Let’s break this down: the class Dynamical is going to be used like any other PyMC3 distribution; we will pass its constructor the usual distribution init arguments such as a name, shape and parameters. However, the likelihood function for this distribution is going to reflect how close the observed values of \(x\) are to the simulated values using Monte Carlo samples of the model parameter \(a\). For more examples, I recommend several other pages. First, look at the documentation for scan on the Theano webpage and also check out its help text which is invaluable in sorting out the order and purpose of the arguments. Next, look at the PyMC3 time series distribution code to see how they’ve used it for a vector autoregression with \(p\) lags. Finally, you can follow the template for a conditional autoregression model on the PyMC3 website. The sd parameter just controls how much we penalize the simulated value of \(x\) given a sample of \(a\) relative to the observed value of \(x\) that we have.

Priors and sampling

with pm.Model() as model:
    a_parameter = pm.Normal('a_parameter')
    sd = pm.HalfNormal('sd',sd = 0.2)
    x0 = pm.Flat('x0')
    x_testval = np.ones(len(y),dtype=np.float64)
    x  = Dynamical('x',coeff = a_parameter, sd= sd, x0=x0, y = y,shape = len(y),
                   testval=x_testval)
    
    observations = pm.Normal('observations',mu = x, sd = 0.01,observed=data)
    trace = pm.sample() # Automatically applies the built-in No-U-Turn sampler
100%|██████████| 1000/1000 [00:24<00:00, 41.17it/s]

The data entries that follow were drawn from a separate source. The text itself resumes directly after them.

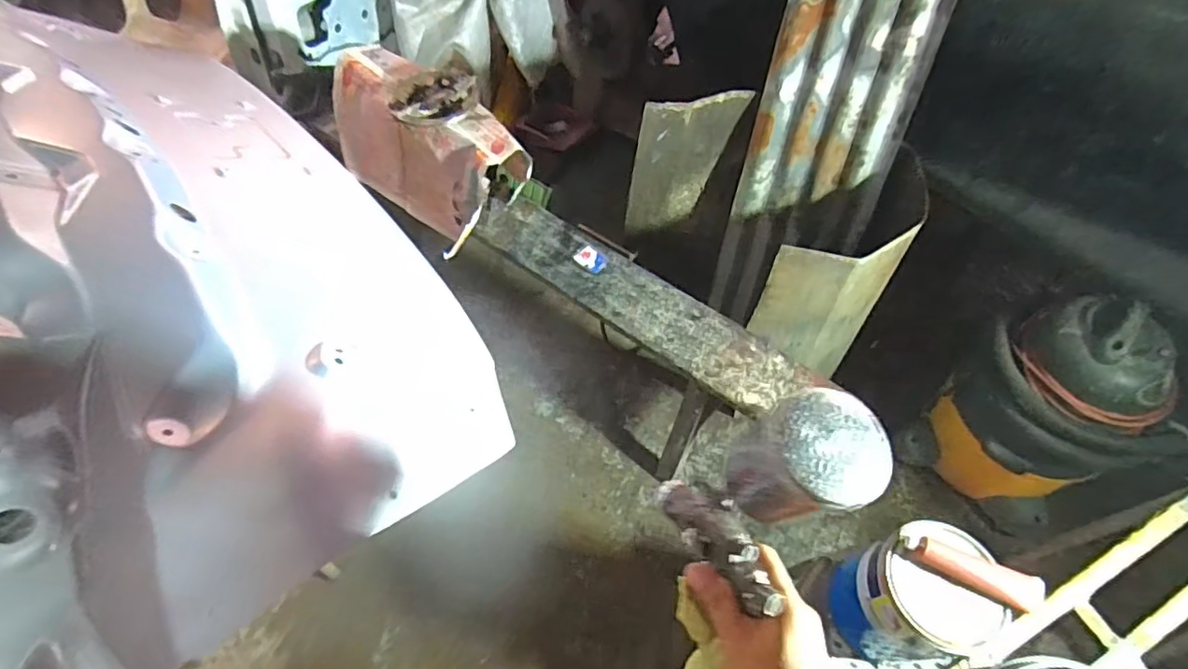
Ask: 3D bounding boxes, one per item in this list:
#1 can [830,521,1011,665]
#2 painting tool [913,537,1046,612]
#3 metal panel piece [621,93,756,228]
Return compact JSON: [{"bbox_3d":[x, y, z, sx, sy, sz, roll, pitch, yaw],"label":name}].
[{"bbox_3d":[0.456,0.389,0.886,0.152,0.234,0.155,1,55,-2],"label":"can"},{"bbox_3d":[0.517,0.319,0.798,0.171,0.028,0.042,23,56,-4],"label":"painting tool"},{"bbox_3d":[0.235,-0.446,1.596,0.293,0.372,0.048,-13,56,-12],"label":"metal panel piece"}]

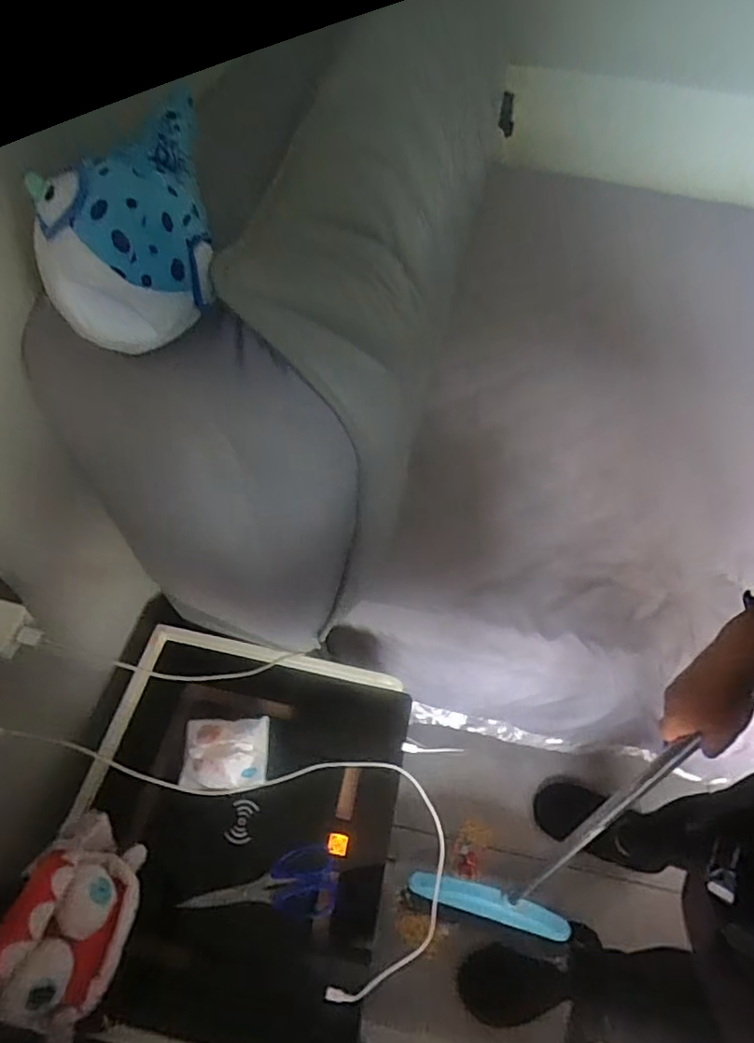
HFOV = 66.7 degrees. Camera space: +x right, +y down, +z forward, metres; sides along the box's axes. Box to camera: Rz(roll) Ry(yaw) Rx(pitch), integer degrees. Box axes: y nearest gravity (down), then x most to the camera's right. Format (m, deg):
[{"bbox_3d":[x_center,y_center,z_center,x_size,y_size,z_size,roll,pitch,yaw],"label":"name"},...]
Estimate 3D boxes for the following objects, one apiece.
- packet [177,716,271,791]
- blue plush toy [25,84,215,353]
[{"bbox_3d":[-0.196,0.297,0.743,0.106,0.025,0.085,-2,56,-7],"label":"packet"},{"bbox_3d":[-0.189,-0.219,0.430,0.119,0.113,0.130,-10,57,-12],"label":"blue plush toy"}]

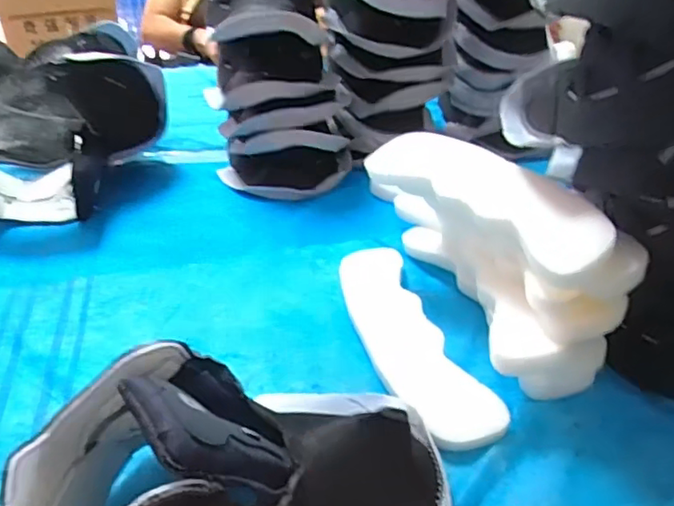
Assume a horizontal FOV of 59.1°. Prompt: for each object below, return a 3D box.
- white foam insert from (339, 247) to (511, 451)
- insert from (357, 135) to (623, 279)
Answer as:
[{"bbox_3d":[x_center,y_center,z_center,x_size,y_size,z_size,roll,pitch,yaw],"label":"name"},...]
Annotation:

You can see that once we have the Dynamical distribution set up, the rest of the model is straightforward. I have put a prior on the noise variance to prefer lower values (though still confined to be a positive, real number with HalfNormal) and a flat prior on the initial value of x0. I have also set x_testval as the PyMC3 model won’t know what value of \(x\) to start with as I did not give Dynamical a method to automatically set an initial value. You can see that the sampler is fairly slow for this example - the No-U-Turn sampler is essentially navigating the parameter space with backpropagation through 300 \(T\) timesteps as I have not truncated the gradient calculations. Still, it finishes in a reasonable amount of time for this simple case.

Below, the posterior plots show that we recover the value of \(a\) and \(x(0)\) with a very high precision. We also see that the noise standard deviation is properly recovered too.

_ = pm.plot_posterior(trace,varnames=['a_parameter','x0','sd'])

png

In later posts I’ll extend this to create Bayesian versions of some simple hydrology models. We’ll follow the same recipe but with substantially more complexity in the function fn_step.